Please reproduce the entire listing, character for character.
[[ DATASET EXCERPTS, beginning ]]
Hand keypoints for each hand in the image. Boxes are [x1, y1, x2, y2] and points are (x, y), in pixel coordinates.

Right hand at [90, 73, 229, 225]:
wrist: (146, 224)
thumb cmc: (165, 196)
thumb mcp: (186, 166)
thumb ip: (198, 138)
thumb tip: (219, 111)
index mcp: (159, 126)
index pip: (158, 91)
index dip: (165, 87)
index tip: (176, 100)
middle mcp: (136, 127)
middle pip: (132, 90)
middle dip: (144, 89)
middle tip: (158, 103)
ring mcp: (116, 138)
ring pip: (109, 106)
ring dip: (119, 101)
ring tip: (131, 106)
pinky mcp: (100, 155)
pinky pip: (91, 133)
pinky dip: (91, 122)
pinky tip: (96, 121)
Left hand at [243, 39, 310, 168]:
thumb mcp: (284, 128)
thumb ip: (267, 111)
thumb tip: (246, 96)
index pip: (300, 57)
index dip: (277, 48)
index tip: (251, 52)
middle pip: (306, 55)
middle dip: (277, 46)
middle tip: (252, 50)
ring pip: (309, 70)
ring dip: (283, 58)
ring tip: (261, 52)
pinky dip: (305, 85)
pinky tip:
[[ DATASET EXCERPTS, end ]]
§ **RESULT FOR THIS EXERCISE**
Hand keypoints for each hand in the image. Boxes are [x1, y1, x2, y2] and points are (x, y), in pixel coordinates.

Right hand at [90, 73, 229, 225]:
wrist: (146, 224)
thumb cmc: (165, 196)
thumb mcp: (186, 166)
thumb ip: (198, 138)
thumb tip: (219, 111)
index mcp: (159, 126)
index pip: (158, 91)
index dip: (165, 87)
index tip: (176, 100)
middle mcp: (136, 127)
middle pip: (132, 90)
middle dip: (144, 89)
middle tip: (158, 103)
ring mcp: (116, 138)
ring pip: (109, 106)
ring dip: (119, 101)
ring tip: (131, 106)
pinky mcp: (100, 155)
pinky pip: (91, 133)
pinky dip: (91, 122)
pinky tip: (96, 121)
Left hand at [243, 39, 310, 168]:
thumb mcp: (284, 128)
thumb ip: (267, 111)
thumb tip: (246, 96)
index pip: (300, 57)
index dip: (277, 48)
index tip: (251, 52)
middle pip: (306, 55)
middle dip: (277, 46)
middle tip: (252, 50)
ring pip: (309, 70)
ring dip: (283, 58)
ring tip: (261, 52)
pinky dip: (305, 85)
pinky tip:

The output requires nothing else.